Living as a Christian community means owning up to our shortcomings, and being humble enough to let God transform us, bit by bit, day by day, more and more into His likeness. We learn by carrying our Cross, a burden much lighter than our sin, a burden which can and will transform us. Pride, that great human sin, makes us think that we are important. The disciples think they are important, and lose sight of the fact that what really matters is who Jesus Christ is. We must focus on what He has done for us, dying on the Cross, and rising to new life, so that we can live in Him. This is why we come together on the first day of the week, the day Jesus rose from the dead, so that we can share His risen life, and be nourished by Him.

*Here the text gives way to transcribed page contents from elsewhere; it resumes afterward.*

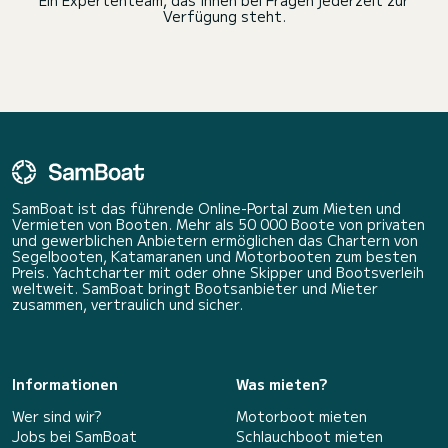
Ein Expertenteam, das Ihnen bei Fragen jederzeit zur
Verfügung steht.
SamBoat ist das führende Online-Portal zum Mieten und
Vermieten von Booten. Mehr als 50 000 Boote von privaten
und gewerblichen Anbietern ermöglichen das Chartern von
Segelbooten, Katamaranen und Motorbooten zum besten
Preis. Yachtcharter mit oder ohne Skipper und Bootsverleih
weltweit. SamBoat bringt Bootsanbieter und Mieter
zusammen, vertraulich und sicher.
Informationen
Was mieten?
Wer sind wir?
Motorboot mieten
Jobs bei SamBoat
Schlauchboot mieten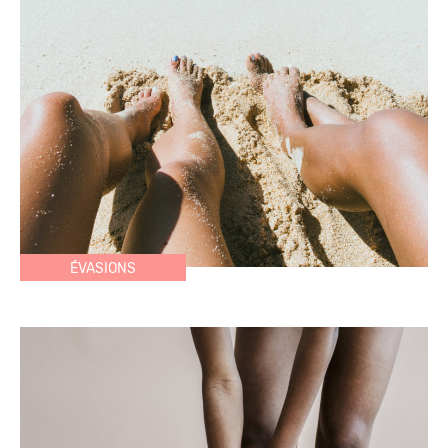
ÉVASIONS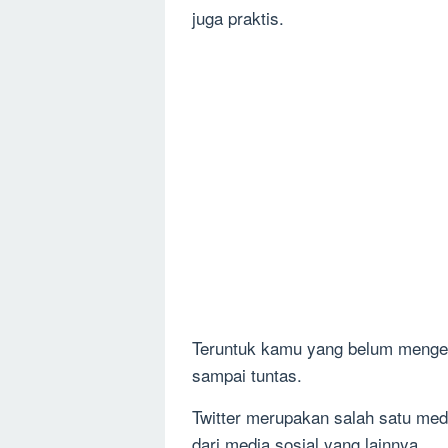
juga praktis.
Teruntuk kamu yang belum mengeta
sampai tuntas.
Twitter merupakan salah satu me
dari media sosial yang lainnya.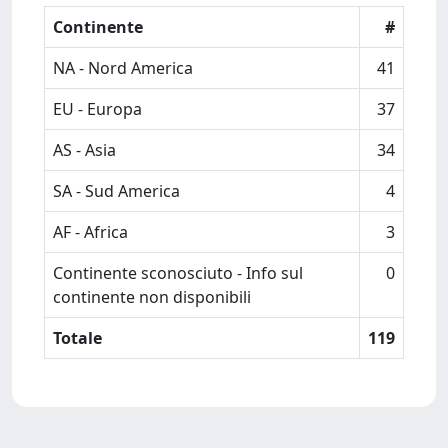
Continente
#
NA - Nord America
41
EU - Europa
37
AS - Asia
34
SA - Sud America
4
AF - Africa
3
Continente sconosciuto - Info sul
0
continente non disponibili
Totale
119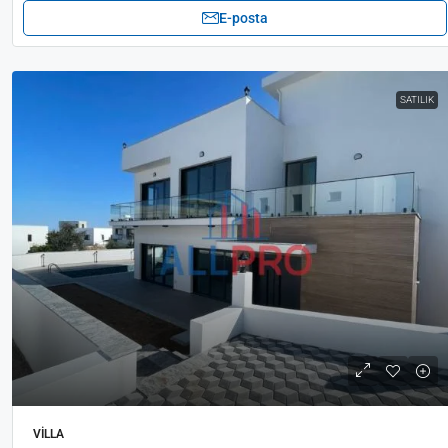
E-posta
SATILIK
VILLA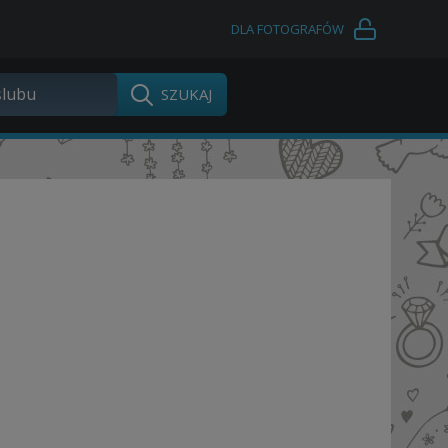
DLA FOTOGRAFÓW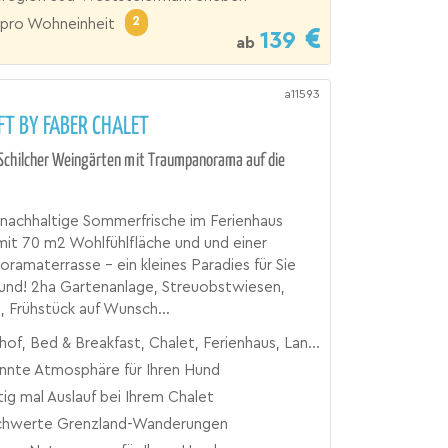
2
pro Wohneinheit
139
ab
a11593
FT BY FABER CHALET
 Schilcher Weingärten mit Traumpanorama auf die
 nachhaltige Sommerfrische im Ferienhaus
 mit 70 m2 Wohlfühlfläche und und einer
ramaterrasse – ein kleines Paradies für Sie
und! 2ha Gartenanlage, Streuobstwiesen,
 Frühstück auf Wunsch...
of, Bed & Breakfast, Chalet, Ferienhaus, Landgut
nnte Atmosphäre für Ihren Hund
tig mal Auslauf bei Ihrem Chalet
hwerte Grenzland-Wanderungen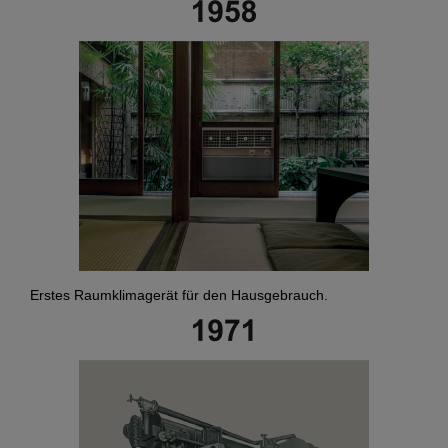
Erstes Raumklimagerät für den Hausgebrauch.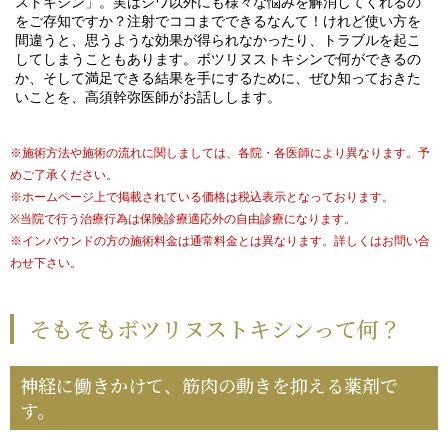
ストキシン」。実はシワ以外にも様々な悩みを解消してくれるの
をご存知ですか？注射でココまでできるなんて！けれど使い方を
間違うと、思うような効果が得られなかったり、トラブルを起こ
してしまうこともあります。ボツリヌストキシンで何ができるの
か、そして満足できる結果を手にするために、ぜひ知っておきた
いことを、高須幹弥医師がお話しします。
※施術方法や施術の流れに関しましては、各院・各医師により異なります。予
めご了承ください。
※ホームページ上で掲載されている価格は税込表示となっております。
※当院で行う治療行為は保険診療適応外の自由診療になります。
※インバウンドの方の施術料金は通常料金とは異なります。詳しくはお問い合
わせ下さい。
そもそもボツリヌストキシンって何？
神経に働きかけて、筋肉の動きを抑える薬剤で
す。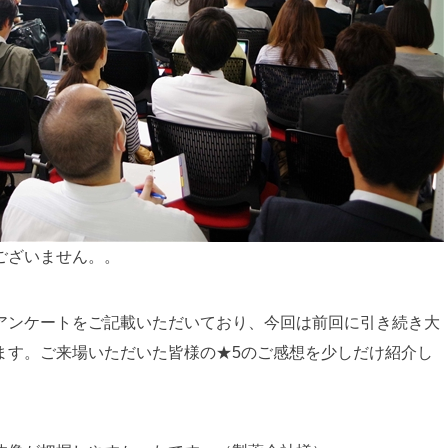
ございません。。
アンケートをご記載いただいており、今回は前回に引き続き大
ます。ご来場いただいた皆様の★5のご感想を少しだけ紹介し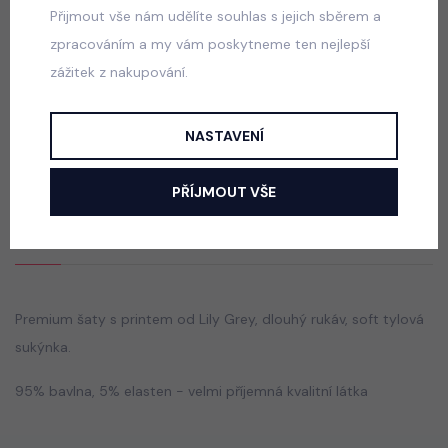
Přijmout vše nám udělíte souhlas s jejich sběrem a
690 Kč
zpracováním a my vám poskytneme ten nejlepší
zážitek z nakupování.
Princess krajkové šaty s maxi tylovou sukní
bílé
NASTAVENÍ
skladem
650 Kč
PŘÍJMOUT VŠE
Popis
Jak vybrat správnou velikost?
Premium šaty s printem od Lily Grey, dlouhý rukáv, soft tylová
sukýnka.
95% bavlna, 5% elasten - velmi příjemná kvalitní látka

Today’s other text, the Letter of James has some strong words for the wealthy, and in particular those who acquire their wealth by defrauding others. Christianity is a religion of generosity, given to us by a generous God, who expects us to be generous in turn. Just like the moral shortcomings outlined in the Gospel, here we see that we are called to live in a just and loving way. As Christians we are to stand for fairness and justice for all. The temptation is always there to seek to be important, to pursue power and prestige. What matters is that we glorify God, that we advance His kingdom. This is a kingdom of love, and forgiveness and healing, where people come to know who they truly are in Christ. If we listen to what Jesus tells us, and try to live like Him, then we can help to bring about the day when God will be all in all. Then everyone will sing the praise of God the Father, God the Son, and God the Holy Spirit. To whom be ascribed, as is most right and just, all might, majesty, glory, dominion and power, now and forever. Amen.